# [Aufgabe A]
Tippe aus dem Text über Sonic-Fans den Abschnitt zwischen „Sonic-Anhänger schreiben endlose“ und „eben mit Sonic.“ ab, beide eingeschlossen.

# [Ausgangstext]
□ □ □
Sonic-Anhänger schreiben endlose Artikel wie diesen hier über seine Geschichte, manche wollen ihn heiraten und es gibt sogar Fans, die erotische Kurzgeschichten verfassen (leider kein Witz). Die meisten aber bringen es fertig, sich immerzu darüber aufzuregen, wie grässlich das aktuelle Sonic-Game doch ist und was Sega nicht alles falsch gemacht hätte. Die größten Sonic-Enthusiasten sind jene Menschen, die ihn in Grund und Boden hassen, nur um sich mit jeder Ankündigung für ein neues Spiel wieder auf die Reise zu machen, ihr Schloss in den Wolken aufzubauen. Die Geschichte eines Sonic-Fans ist eine Geschichte mit vielen Höhen und vielen Tiefen. Sie steigern sich hinein, werden enttäuscht, aber stehen immer wieder voller guter Hoffnung auf. Eigentlich ist es keine besonders schöne Geschichte. Aber so ist das eben mit Sonic.
□ □ □
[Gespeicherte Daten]

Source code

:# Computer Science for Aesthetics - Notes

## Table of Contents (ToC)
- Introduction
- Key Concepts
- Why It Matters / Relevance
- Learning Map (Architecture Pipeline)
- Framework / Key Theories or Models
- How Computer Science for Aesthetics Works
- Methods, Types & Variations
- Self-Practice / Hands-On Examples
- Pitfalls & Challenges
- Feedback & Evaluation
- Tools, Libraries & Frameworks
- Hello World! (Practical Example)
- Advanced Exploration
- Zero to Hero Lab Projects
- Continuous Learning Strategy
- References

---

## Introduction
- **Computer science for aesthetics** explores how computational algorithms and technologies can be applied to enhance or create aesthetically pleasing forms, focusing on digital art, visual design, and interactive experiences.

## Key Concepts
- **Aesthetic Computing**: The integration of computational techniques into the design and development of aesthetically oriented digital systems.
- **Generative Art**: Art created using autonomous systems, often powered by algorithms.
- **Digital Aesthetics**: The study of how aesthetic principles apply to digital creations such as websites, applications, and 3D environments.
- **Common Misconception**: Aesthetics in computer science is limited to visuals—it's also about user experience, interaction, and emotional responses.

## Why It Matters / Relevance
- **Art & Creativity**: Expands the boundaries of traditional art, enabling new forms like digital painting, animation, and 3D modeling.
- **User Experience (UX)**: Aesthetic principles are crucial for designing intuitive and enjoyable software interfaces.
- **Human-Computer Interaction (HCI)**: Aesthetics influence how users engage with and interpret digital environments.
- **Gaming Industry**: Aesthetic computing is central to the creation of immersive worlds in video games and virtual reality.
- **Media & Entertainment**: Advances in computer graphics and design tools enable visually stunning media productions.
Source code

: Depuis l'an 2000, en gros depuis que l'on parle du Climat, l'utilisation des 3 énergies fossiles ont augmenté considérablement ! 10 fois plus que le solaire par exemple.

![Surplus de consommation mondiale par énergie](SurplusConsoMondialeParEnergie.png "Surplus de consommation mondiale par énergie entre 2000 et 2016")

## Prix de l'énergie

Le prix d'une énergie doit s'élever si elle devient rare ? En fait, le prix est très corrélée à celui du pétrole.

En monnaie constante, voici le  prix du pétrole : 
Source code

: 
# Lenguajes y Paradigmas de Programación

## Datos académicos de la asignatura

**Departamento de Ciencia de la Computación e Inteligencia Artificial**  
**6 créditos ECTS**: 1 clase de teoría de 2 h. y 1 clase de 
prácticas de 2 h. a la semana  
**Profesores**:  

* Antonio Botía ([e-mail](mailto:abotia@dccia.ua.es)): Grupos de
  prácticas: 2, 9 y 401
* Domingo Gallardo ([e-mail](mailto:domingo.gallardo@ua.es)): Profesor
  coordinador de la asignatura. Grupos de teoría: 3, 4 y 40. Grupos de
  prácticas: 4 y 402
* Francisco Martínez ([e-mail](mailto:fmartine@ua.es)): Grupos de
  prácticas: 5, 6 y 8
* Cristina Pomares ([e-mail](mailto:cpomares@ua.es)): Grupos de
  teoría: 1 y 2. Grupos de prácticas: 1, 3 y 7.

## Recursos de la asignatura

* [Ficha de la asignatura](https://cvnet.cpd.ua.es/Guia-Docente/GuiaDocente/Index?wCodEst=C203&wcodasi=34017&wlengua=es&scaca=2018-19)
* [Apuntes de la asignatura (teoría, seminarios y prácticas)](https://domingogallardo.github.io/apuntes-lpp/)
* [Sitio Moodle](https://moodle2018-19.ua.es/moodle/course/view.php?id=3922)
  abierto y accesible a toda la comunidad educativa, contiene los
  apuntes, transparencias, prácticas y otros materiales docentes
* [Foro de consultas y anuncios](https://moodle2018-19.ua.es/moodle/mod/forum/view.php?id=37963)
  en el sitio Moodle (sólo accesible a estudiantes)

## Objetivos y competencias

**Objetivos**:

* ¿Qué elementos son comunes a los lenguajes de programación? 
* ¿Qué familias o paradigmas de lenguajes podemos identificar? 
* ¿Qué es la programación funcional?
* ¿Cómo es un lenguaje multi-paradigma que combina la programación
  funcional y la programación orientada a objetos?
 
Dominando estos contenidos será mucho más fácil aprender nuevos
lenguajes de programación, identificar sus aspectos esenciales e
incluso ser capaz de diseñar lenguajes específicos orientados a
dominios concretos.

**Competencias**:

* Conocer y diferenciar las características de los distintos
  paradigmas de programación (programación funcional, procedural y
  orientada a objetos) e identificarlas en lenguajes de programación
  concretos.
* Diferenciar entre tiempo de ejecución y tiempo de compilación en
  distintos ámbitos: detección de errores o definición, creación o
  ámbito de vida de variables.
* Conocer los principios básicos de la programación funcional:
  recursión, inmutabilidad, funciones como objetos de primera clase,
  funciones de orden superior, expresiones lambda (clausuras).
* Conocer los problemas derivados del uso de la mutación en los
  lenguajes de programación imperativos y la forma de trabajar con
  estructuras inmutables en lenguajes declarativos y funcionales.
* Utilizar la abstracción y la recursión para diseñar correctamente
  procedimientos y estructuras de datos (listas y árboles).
□ □ □
# [Aufgabe B]
Wiederhole aus den gespeicherten Daten die Zeilen vom Anfang bis zur Zeile mit „Aesthetics - Notes“, diese eingeschlossen, ohne jede Änderung.

# [Lösung A]
Sonic-Anhänger schreiben endlose Artikel wie diesen hier über seine Geschichte, manche wollen ihn heiraten und es gibt sogar Fans, die erotische Kurzgeschichten verfassen (leider kein Witz). Die meisten aber bringen es fertig, sich immerzu darüber aufzuregen, wie grässlich das aktuelle Sonic-Game doch ist und was Sega nicht alles falsch gemacht hätte. Die größten Sonic-Enthusiasten sind jene Menschen, die ihn in Grund und Boden hassen, nur um sich mit jeder Ankündigung für ein neues Spiel wieder auf die Reise zu machen, ihr Schloss in den Wolken aufzubauen. Die Geschichte eines Sonic-Fans ist eine Geschichte mit vielen Höhen und vielen Tiefen. Sie steigern sich hinein, werden enttäuscht, aber stehen immer wieder voller guter Hoffnung auf. Eigentlich ist es keine besonders schöne Geschichte. Aber so ist das eben mit Sonic.

# [Lösung B]
Source code

:# Computer Science for Aesthetics - Notes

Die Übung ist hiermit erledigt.